# 99 Days till Halloween!



## Dinosaur1972 (Mar 28, 2007)

7/24/2013

*99 Days till Halloween!* Today I’m hitting my “Ghost Stories” collection, which covers just about any album that features the spoken word more than the music. Kinda hard to listen to this while I work though … I can’t listen very carefully, so I’ll just give you an overall feeling I get when listening.

*Al Zanino - The Vampire Speaks (1957)*
First up, Al Zanino with “The Vampire Speaks”, a little 45 single released in 1957. On Side A, Dracula gives a little speech (after shooing away his Renfield-like apprentice), and Side B is a little poem and more chatting. I LOVE this little record … nearly 6 minutes of classic Halloween scary fun. I listened to it three times.

*Alexander Scourby Reads Pit and the Pendulum (1962)*
Scourby was an actor who did a lot of voice and narration work. His reading of “Pit” sounds unabridged … over 40 minutes long. No sound effects or music – just Scourby reading. He has a great voice for radio. 

*Alfred Hitchcock & John Allen - Ghost Stories For Young People (1960)*
Alfred himself does the intro, the wrap-up, and links between the stories. John Allen wrote and narrated the stories – there’s a little music and sound effects to make things more fun. The six ghost stories are kid-friendly – some silly, some a bit scarier. It includes adaptations of “Wait Till Martin Comes” and “The Vanishing Hitchhiker”. It also has one of my favorites, Saki’s “The Open Window”. Terrific stuff from Golden Records.

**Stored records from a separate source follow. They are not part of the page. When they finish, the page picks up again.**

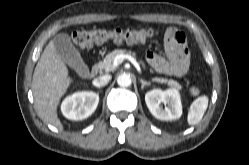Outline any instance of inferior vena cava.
Segmentation results:
<instances>
[{"mask_svg":"<svg viewBox=\"0 0 249 165\" xmlns=\"http://www.w3.org/2000/svg\"><path fill=\"white\" fill-rule=\"evenodd\" d=\"M111 78H112V76L109 75V74L99 76L98 78L94 79L93 85L96 86V87L105 86V85H107L109 83Z\"/></svg>","mask_w":249,"mask_h":165,"instance_id":"1","label":"inferior vena cava"}]
</instances>
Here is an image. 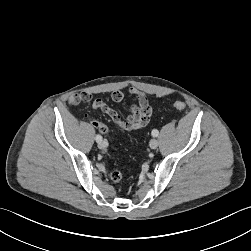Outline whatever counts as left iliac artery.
<instances>
[{
  "mask_svg": "<svg viewBox=\"0 0 251 251\" xmlns=\"http://www.w3.org/2000/svg\"><path fill=\"white\" fill-rule=\"evenodd\" d=\"M151 134L153 137H157L159 132H158V130L154 129Z\"/></svg>",
  "mask_w": 251,
  "mask_h": 251,
  "instance_id": "left-iliac-artery-1",
  "label": "left iliac artery"
}]
</instances>
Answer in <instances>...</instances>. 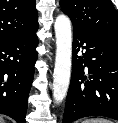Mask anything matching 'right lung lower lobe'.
I'll return each instance as SVG.
<instances>
[{"instance_id": "obj_1", "label": "right lung lower lobe", "mask_w": 118, "mask_h": 123, "mask_svg": "<svg viewBox=\"0 0 118 123\" xmlns=\"http://www.w3.org/2000/svg\"><path fill=\"white\" fill-rule=\"evenodd\" d=\"M36 31L23 38L0 42V113L18 123H25L38 55Z\"/></svg>"}]
</instances>
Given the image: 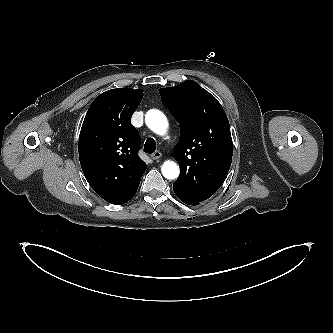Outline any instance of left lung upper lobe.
<instances>
[{
  "label": "left lung upper lobe",
  "mask_w": 333,
  "mask_h": 333,
  "mask_svg": "<svg viewBox=\"0 0 333 333\" xmlns=\"http://www.w3.org/2000/svg\"><path fill=\"white\" fill-rule=\"evenodd\" d=\"M159 92L180 124V140L172 156L181 171L173 187L202 202L220 188L231 165L233 146L226 113L194 81Z\"/></svg>",
  "instance_id": "left-lung-upper-lobe-1"
}]
</instances>
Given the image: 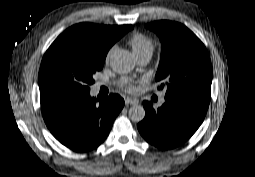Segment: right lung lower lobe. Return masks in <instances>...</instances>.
<instances>
[{
    "label": "right lung lower lobe",
    "mask_w": 255,
    "mask_h": 177,
    "mask_svg": "<svg viewBox=\"0 0 255 177\" xmlns=\"http://www.w3.org/2000/svg\"><path fill=\"white\" fill-rule=\"evenodd\" d=\"M42 115L51 133L66 147L84 152L101 144L124 106L118 94L99 100L90 91L40 96Z\"/></svg>",
    "instance_id": "obj_1"
}]
</instances>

*Basil Rathbone reads Edgar Allan Poe (1960)*
Album title pretty much covers it. Rathbone did a nice job of adding lots of inflection and variety to his voice without it becoming cheesy … maybe it’s the accent. Love “The Raven” and “The Black Cat”. Rathbone is a terrific reader – I’ll put him above Scourby. Maybe I’m enjoying this album a lot because I haven’t heard these stories in a while – or because I’ve only listened to this particular album maybe once. But this is really a fun listen.

*Alvin Schwartz - Ghosts (Ghostly Tales from Folklore) (1991)*
I believe this is actually a book-and-CD set … I love the noises that tell you when to turn the page. Reminds me of my childhood. Alvin Schwartz’s collections of ghost stories for kids are a lot of fun. I like reading them with my own kids. This set has 13 minutes of modern interpretations of classic stories with a bit of musical accompaniment. My favorite is a modern take on “Old Sal’s Curse”.

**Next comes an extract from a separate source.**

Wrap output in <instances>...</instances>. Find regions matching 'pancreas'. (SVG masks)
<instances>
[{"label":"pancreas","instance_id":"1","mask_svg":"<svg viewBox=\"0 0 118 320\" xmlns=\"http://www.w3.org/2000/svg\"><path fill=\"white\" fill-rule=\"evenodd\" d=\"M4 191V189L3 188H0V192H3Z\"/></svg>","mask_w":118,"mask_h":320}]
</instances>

*Alvin Schwartz - In a Dark Dark Room (1986)*
More of the same … probably a book-and-cassette set originally. Thirteen more minutes of great stories. This narrator has a more menacing voice than the ’91 collection. Tweaked versions of “The Vanishing Hitchhiker” and “The Yellow Ribbon” are here. 

*Alvin Schwartz - George S. Irving - Scary Stories To Tell In The Dark (1986)*
The first of Alvin Schwartz’s scary compilations. I love the little pops and background noises that mp3s made from old records usually have – it’s nostalgic. We’ve got versions of “The Hairy Toe” (which I used to read to my kids when they were really small), several urban legend-type stories, a couple songs. There’s a bit of musical accompaniment. These are really fun stories.

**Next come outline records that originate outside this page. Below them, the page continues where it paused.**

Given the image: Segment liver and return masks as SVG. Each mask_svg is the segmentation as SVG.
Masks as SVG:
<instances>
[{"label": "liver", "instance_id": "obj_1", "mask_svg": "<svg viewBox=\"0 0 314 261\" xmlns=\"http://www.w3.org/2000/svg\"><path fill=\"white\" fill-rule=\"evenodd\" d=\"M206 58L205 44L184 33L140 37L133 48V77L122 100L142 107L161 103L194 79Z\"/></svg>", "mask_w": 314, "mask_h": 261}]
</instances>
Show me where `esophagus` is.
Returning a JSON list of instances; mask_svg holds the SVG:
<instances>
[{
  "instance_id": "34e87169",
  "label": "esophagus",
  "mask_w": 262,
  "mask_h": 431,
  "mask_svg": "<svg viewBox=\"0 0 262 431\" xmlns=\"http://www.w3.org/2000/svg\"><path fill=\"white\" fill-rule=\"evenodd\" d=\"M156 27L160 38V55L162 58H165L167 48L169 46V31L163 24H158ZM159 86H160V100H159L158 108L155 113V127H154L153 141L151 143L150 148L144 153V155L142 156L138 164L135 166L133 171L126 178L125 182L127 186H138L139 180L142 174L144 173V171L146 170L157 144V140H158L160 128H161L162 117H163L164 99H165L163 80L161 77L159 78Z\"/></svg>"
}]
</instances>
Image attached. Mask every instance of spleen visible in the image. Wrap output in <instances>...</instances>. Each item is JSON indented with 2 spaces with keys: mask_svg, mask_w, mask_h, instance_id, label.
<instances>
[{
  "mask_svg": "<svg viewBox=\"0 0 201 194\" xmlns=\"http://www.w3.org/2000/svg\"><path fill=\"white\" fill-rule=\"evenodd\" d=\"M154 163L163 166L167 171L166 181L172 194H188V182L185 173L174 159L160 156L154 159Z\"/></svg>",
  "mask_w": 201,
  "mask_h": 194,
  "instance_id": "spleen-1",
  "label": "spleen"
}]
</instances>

Dang … didn’t get very far through my Ghost Stories. I might have to wrap up Alvin Schwartz tomorrow and then start up a different folder.


----------



## GobbyGruesome (Sep 14, 2005)

Hey Dinosaur! I just wanted to leave a quick thanks - I'm not huge into the ghost stories - but I really enjoy all the reviews you do. You've helped me discover some new stuff and it's reminded me to seek out some stuff from my past. Just gotta remember to keep coming back.


----------